Kevin & Theresa who married in 1951.

Patrick Joseph Kevin Crowley came into this world on March 17th 1921. An Irishman, born on the most auspicious of days, he was christened Patrick but was known, by everyone as Kevin. He was almost the baby of the family (only Eileen) being younger. He would tell stories of growing up in Friars Walk; of working in the garden, of Mickey the horse and his love of playing Hurling. As a child I had a rocking horse called Mickey and unusually for a boy living in London, there were always a couple of hurleys in the back garden. (with the ball invariably in next door’s garden) I have a Hurling medal dating back to 1939 when St. Finbarr’s won the Cork Minor Championship. He must have been quite a player!

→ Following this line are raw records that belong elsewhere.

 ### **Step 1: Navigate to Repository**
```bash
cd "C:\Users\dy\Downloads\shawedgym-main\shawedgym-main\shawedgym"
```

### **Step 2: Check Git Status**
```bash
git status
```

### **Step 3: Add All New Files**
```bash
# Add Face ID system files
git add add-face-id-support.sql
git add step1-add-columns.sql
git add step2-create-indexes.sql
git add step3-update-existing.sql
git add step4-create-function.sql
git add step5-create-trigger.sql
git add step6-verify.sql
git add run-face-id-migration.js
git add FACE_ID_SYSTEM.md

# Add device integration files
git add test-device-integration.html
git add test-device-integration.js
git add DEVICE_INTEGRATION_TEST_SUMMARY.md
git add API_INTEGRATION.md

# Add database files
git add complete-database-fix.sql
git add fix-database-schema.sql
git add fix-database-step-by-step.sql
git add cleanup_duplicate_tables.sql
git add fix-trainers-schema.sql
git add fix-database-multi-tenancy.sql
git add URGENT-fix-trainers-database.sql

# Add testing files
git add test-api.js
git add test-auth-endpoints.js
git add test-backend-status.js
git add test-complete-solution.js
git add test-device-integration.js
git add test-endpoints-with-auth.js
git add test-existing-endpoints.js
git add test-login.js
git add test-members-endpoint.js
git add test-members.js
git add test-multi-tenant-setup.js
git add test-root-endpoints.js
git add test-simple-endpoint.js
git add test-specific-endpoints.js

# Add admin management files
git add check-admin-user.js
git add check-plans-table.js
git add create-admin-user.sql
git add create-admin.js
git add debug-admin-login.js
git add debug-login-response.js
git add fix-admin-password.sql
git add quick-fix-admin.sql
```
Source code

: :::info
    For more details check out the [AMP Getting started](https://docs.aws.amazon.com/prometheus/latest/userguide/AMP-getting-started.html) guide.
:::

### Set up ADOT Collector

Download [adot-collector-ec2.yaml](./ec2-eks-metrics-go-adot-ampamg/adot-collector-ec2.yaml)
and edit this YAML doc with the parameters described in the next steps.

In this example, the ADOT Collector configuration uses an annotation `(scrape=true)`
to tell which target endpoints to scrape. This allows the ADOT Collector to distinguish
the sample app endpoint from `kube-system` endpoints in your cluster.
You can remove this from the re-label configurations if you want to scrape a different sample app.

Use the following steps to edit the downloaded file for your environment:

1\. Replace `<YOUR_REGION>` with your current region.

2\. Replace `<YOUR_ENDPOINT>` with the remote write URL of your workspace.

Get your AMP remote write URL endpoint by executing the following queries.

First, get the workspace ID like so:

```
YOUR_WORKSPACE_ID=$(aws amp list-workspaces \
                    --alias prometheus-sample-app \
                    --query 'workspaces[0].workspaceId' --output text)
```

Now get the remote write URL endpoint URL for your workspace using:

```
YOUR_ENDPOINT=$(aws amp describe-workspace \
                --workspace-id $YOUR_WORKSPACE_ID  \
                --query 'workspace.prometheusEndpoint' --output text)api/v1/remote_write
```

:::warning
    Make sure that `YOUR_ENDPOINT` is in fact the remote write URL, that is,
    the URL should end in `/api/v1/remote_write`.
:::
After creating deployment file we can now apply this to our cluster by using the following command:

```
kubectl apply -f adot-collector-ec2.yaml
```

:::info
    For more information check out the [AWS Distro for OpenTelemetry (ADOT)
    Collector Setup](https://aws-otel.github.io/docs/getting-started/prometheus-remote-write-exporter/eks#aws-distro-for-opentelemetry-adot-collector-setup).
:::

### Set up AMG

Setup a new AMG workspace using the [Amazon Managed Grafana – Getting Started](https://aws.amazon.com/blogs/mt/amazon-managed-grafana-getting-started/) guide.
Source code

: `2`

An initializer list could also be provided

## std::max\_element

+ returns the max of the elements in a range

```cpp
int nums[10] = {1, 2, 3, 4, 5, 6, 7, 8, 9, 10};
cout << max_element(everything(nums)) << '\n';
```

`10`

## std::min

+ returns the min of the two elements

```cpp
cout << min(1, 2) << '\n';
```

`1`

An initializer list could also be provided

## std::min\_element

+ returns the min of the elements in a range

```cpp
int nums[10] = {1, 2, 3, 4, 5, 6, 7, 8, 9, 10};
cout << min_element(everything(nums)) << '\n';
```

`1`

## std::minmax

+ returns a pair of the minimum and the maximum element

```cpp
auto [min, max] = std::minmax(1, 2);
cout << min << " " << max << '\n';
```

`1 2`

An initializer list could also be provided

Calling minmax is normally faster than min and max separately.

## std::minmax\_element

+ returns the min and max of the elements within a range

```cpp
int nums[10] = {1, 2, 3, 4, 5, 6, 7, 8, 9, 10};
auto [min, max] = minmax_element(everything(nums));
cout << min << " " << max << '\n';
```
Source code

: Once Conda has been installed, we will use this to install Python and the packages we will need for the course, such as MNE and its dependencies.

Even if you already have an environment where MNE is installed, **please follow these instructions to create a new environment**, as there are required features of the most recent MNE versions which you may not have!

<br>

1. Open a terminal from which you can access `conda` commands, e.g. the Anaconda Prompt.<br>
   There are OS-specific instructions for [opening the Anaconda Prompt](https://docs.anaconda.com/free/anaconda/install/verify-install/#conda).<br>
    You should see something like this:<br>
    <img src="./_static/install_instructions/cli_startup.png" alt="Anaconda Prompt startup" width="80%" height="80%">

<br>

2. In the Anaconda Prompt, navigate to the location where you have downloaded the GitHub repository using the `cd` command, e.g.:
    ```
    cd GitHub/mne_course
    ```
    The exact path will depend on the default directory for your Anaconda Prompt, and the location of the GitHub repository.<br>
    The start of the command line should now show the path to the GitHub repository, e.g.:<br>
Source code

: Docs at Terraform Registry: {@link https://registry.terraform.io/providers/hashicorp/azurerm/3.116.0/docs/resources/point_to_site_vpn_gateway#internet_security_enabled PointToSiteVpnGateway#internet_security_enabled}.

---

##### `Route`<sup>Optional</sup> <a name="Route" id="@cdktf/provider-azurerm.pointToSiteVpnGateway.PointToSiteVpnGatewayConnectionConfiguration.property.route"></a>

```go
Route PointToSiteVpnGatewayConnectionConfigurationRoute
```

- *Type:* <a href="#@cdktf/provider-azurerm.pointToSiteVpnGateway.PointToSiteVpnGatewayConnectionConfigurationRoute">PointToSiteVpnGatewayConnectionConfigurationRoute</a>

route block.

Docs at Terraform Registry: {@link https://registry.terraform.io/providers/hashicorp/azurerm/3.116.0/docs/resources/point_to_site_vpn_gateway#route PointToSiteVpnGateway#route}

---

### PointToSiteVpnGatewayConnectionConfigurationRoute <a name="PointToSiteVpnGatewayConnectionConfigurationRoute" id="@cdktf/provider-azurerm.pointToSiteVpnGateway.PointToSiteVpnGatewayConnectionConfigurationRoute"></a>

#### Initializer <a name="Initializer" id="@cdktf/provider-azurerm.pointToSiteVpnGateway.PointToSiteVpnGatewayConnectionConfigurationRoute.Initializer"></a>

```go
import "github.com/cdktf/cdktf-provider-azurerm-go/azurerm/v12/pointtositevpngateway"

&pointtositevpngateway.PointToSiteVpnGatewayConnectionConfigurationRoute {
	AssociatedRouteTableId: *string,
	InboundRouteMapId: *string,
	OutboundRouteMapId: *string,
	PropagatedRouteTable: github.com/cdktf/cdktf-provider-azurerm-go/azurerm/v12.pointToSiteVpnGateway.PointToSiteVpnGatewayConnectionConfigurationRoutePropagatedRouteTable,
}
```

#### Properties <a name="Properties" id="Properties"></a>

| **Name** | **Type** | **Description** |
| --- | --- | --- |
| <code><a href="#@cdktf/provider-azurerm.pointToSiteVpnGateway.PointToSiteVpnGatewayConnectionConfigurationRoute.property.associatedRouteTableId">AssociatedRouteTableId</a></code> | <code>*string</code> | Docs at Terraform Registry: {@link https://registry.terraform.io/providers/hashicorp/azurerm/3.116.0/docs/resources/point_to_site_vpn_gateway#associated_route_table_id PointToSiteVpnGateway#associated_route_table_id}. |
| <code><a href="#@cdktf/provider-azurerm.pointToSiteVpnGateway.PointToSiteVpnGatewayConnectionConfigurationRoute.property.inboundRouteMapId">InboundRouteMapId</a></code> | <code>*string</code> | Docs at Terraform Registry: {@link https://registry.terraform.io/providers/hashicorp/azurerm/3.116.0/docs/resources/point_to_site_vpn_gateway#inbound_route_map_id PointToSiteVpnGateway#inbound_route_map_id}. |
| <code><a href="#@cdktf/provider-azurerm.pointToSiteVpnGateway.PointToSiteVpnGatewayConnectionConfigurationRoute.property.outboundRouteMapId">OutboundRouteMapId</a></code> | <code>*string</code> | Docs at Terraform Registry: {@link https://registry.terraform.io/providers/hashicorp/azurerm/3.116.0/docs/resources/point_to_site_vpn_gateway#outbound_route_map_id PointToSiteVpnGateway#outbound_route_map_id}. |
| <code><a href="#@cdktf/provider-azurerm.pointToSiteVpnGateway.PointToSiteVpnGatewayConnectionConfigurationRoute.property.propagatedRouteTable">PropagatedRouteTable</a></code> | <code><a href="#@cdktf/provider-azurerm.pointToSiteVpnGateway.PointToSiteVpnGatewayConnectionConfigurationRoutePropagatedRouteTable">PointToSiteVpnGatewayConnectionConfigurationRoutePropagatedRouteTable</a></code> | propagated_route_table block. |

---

After Leaving Cert. he studied for a B. Comm. at UCC. After qualifying, he went to work for Aer Lingus in Dublin. I have a photo of a very young Dad, with an address in Pembroke Road, Ballsbridge, on the back. He must have lodged there. Aer Lingus were expanding their operation into the UK and they wanted a young, single man to go to London to work. Dad fitted the bill and in 1948 he came to London. He knew a family called Burt who lived in Ruislip. He would spend a great deal of time with them and he met a friend of the family, Teresa Sweeney. They were married in 1951, and the Burt’s daughter, Mary (now O’Connell) was bridesmaid. I came along in 1953.

Dad commuted to London every day, working firstly for Aer Lingus, Dan Air and finally Wimpey Construction. Early childhood memories are always dim but two things shine through. Dad had green fingers!! Our garden was his pride and joy; a cross between Kew Gardens and Croke Park. Terrific flowers but still a place to play Hurling! Secondly, Dad loved a good debate. Coming from an Irish family, living in London, he could always be relied on to give a different perspective to the one prevalent in the British media. From him, I have inherited my love of politics, economics and current affairs. My wife says that I am argumentative; I say I like to explore both sides!! With hindsight the seeds were sown during my childhood winters. Saturdays were spent watching the 5 Nations (pre Italy) Rugby and we would deliberately support different sides. How he would love it now, with a Welsh wife and a Scottish son in law? At least we agree on everyone beating France!

He may have lived in England but Dad was a fiercely patriotic Irishman. The Cork Weekly Examiner would arrive, as would the shamrock on St. Patrick’s Day and he never lost his Cork brogue. My wife is Cathy; he never mastered the pronunciation of that and she was always “Ka-te”. I can hear it now.

The last years of Dad’s life were marred by terrible ill health. My mother was a saint in the way she looked after him. She let her own health slide and I found out later, left a breast cancer untreated. They died within three years of each other.

Dad has been gone for almost 19 years now and thankfully the memories of him are good ones. I am determined to finish on a bright note, with two happy and thankfully everlasting memories. The first is of Dad as a Grandfather to our three children. He had the ability to walk into a room of well- behaved children and turn them into wild things in 15 minutes. He loved children and they loved him. The second memory goes back over 50 years. Dad went to America to do some work for Aer Lingus and he came back with a model aircraft he bought in New York. I was about 7 or 8 and to me it seemed enormous. Off we went to the field near us to fly it and he must have done a good job in building it as we spent the entire afternoon chasing after it. A memory from 50 years ago I will take to my grave.